Put every line of the items below into a JSON list of strings, one string per line, skipping blank lines and omitting the picture lines.

[SUPPLIED DATA — start]

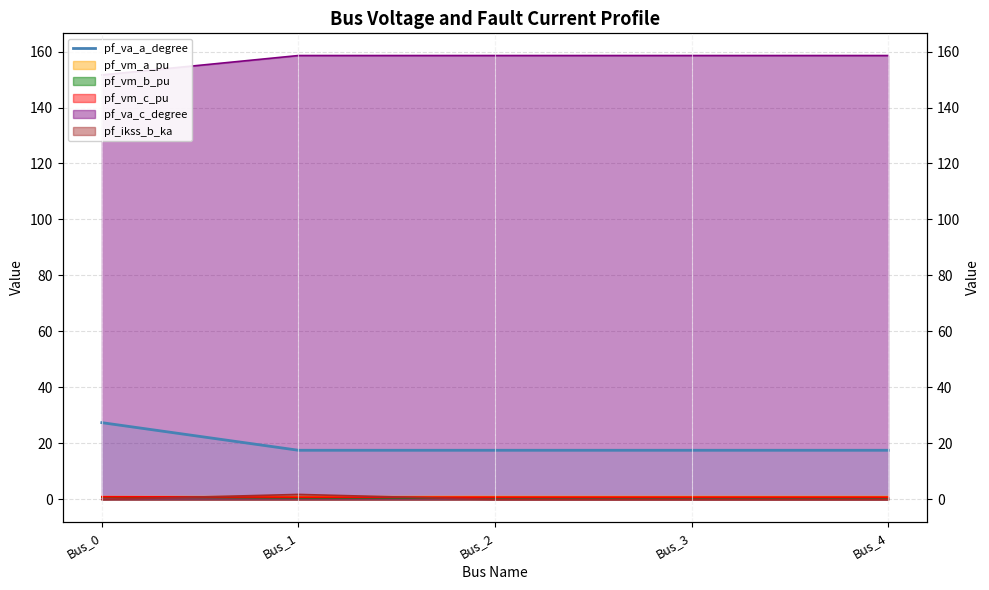

True or false: the data shows 17.6 at Bus_1.

True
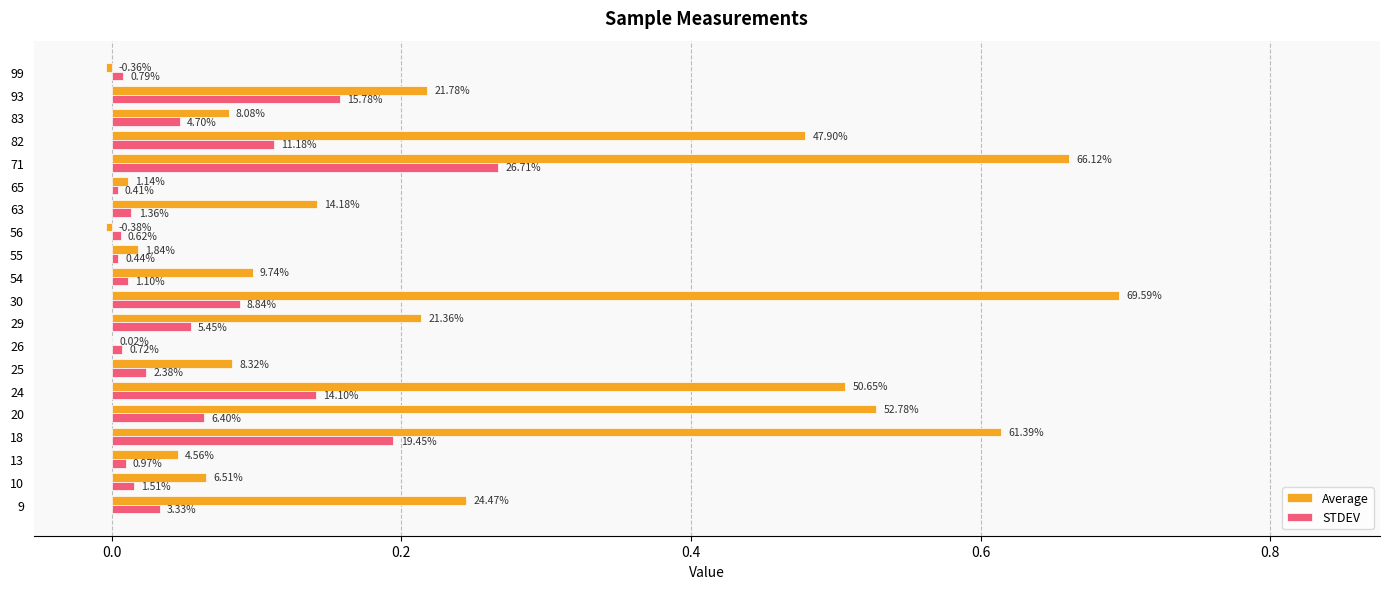

What are all the series names shown in the legend?

Average, STDEV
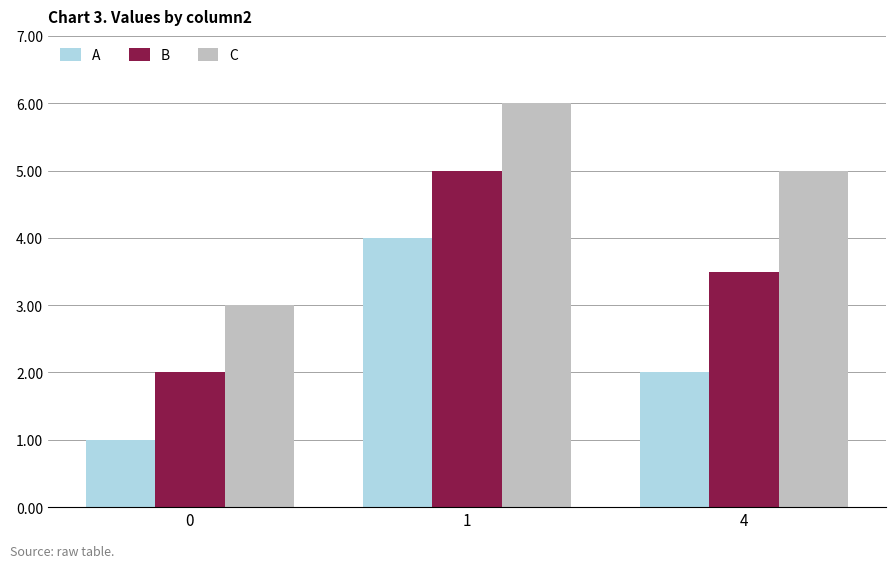

True or false: C has a value of 4.2 at 0.

False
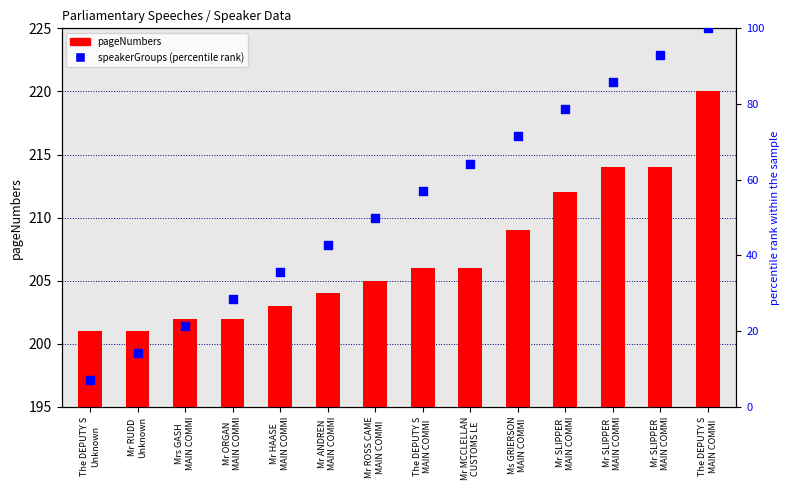

Which series contains the highest Y value?

pageNumbers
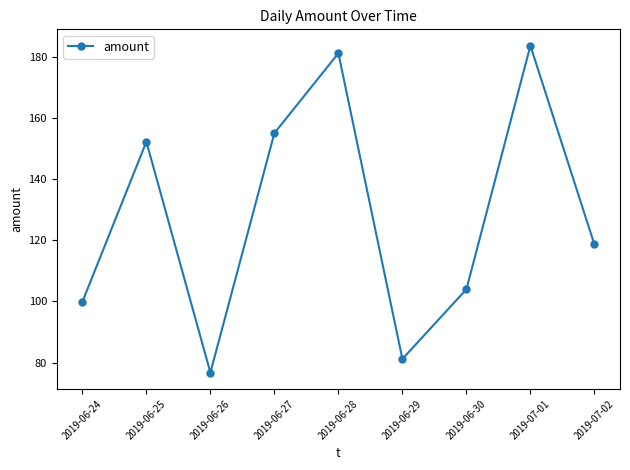

What is the difference between the second highest and second lowest values?

100.2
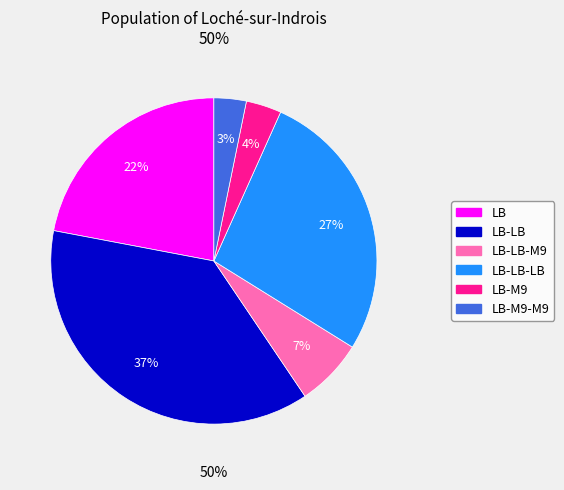

What is the change in value from LB-LB-M9 to LB-LB-LB?

+24447.6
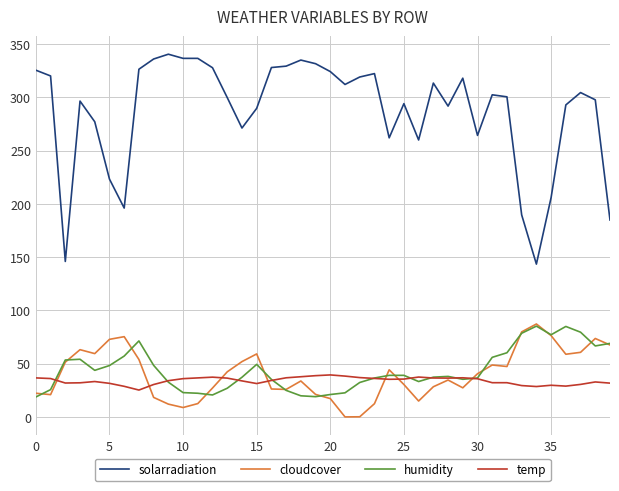

Which series has the largest total across all categories?

solarradiation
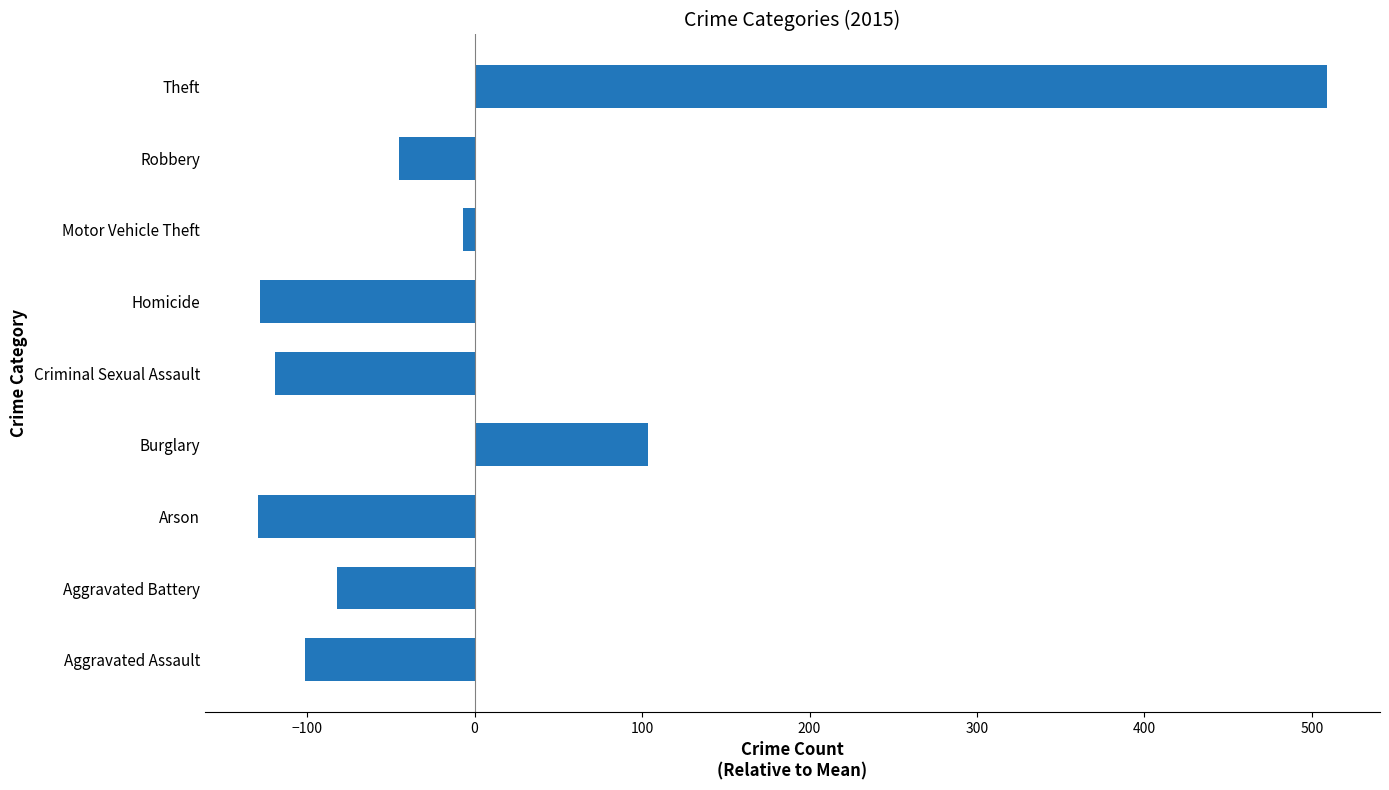

What is the smallest value displayed?

-129.2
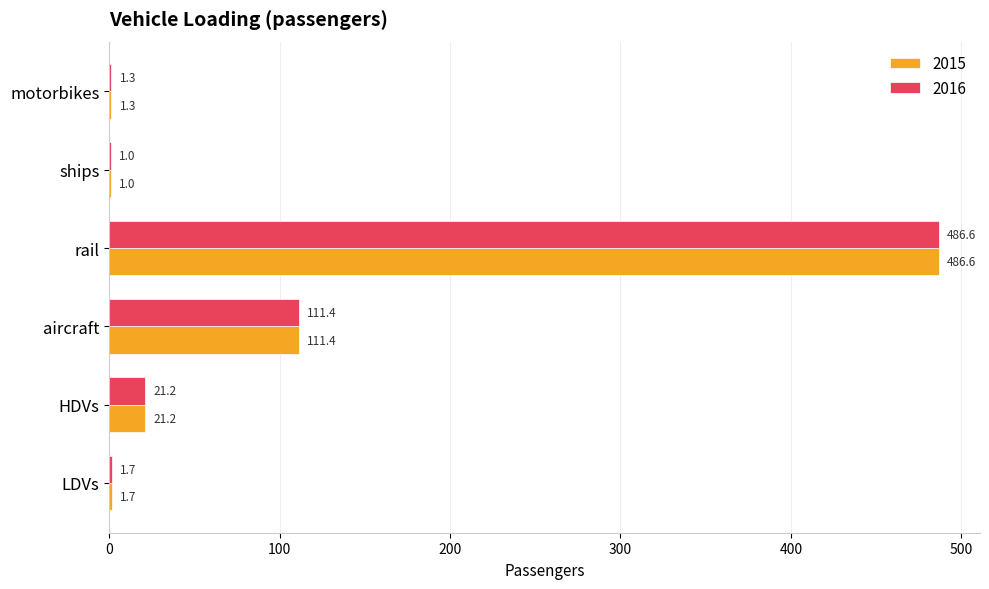

At which category is the sum across all series the highest?

rail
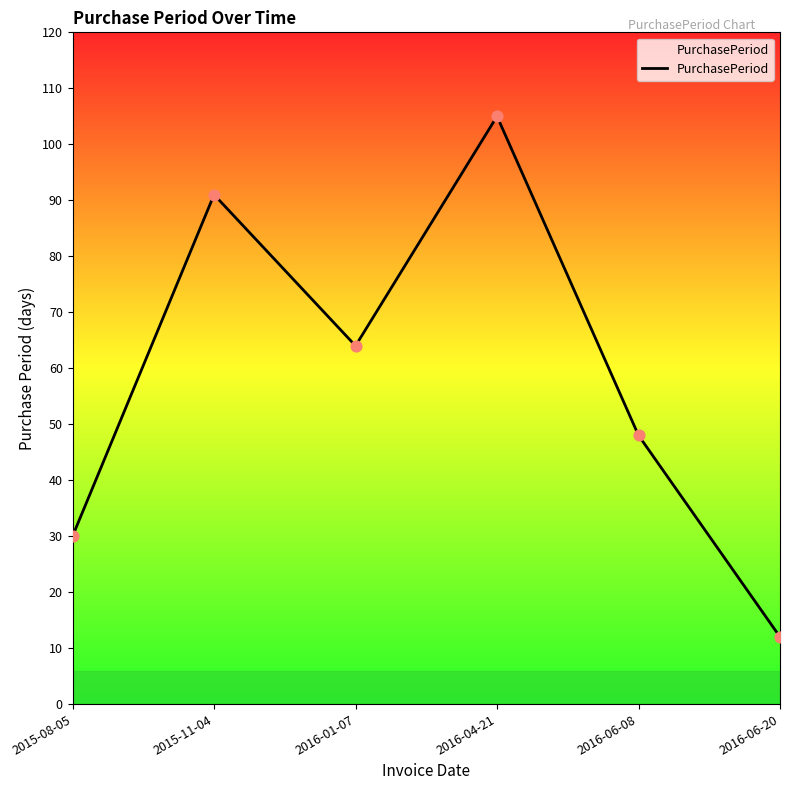

What is the ratio of the value at 2015-11-04 to the value at 2016-04-21?

0.9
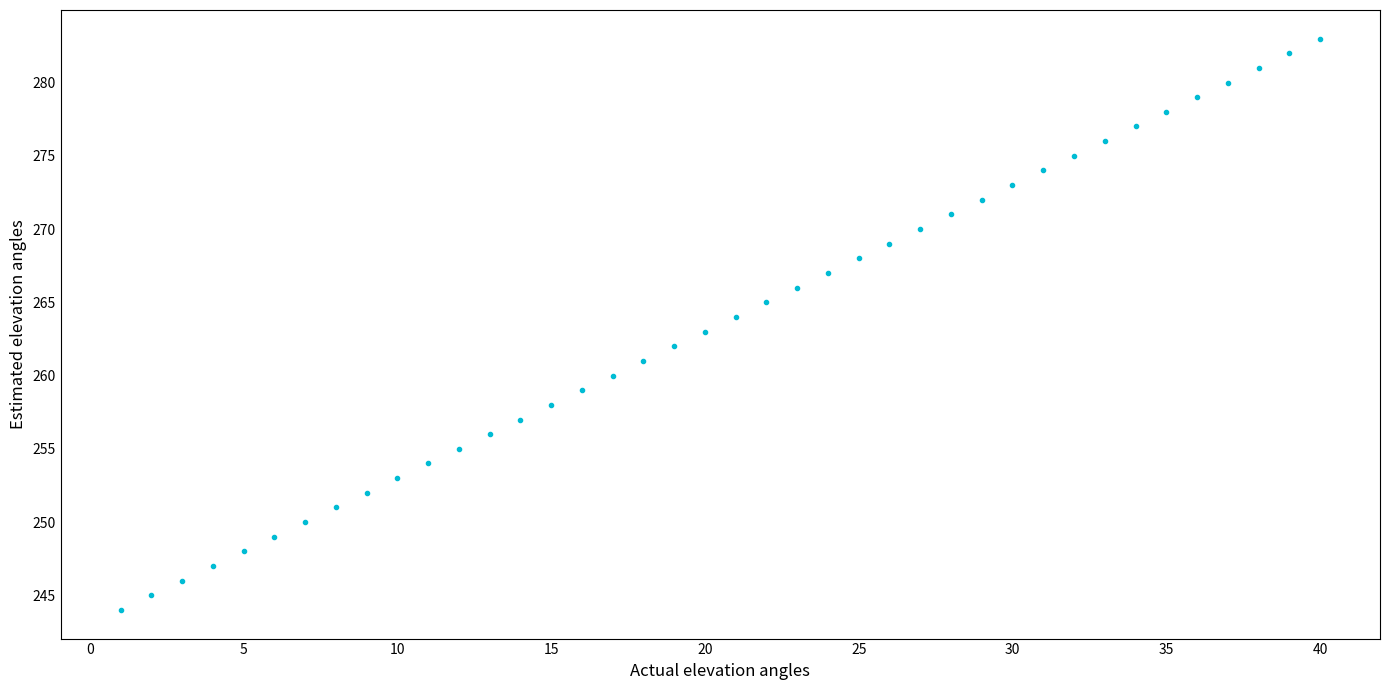

What is the range of X values (max minus min)?

39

[SUPPLIED DATA — finish]

SOLUTION TO THIS TASK:
[
  "True or false: the data shows 17.6 at Bus_1.",
  "True",
  "What are all the series names shown in the legend?",
  "Average, STDEV",
  "True or false: C has a value of 4.2 at 0.",
  "False",
  "Which series contains the highest Y value?",
  "pageNumbers",
  "What is the difference between the second highest and second lowest values?",
  "100.2",
  "What is the change in value from LB-LB-M9 to LB-LB-LB?",
  "+24447.6",
  "Which series has the largest total across all categories?",
  "solarradiation",
  "What is the smallest value displayed?",
  "-129.2",
  "At which category is the sum across all series the highest?",
  "rail",
  "What is the ratio of the value at 2015-11-04 to the value at 2016-04-21?",
  "0.9",
  "What is the range of X values (max minus min)?",
  "39"
]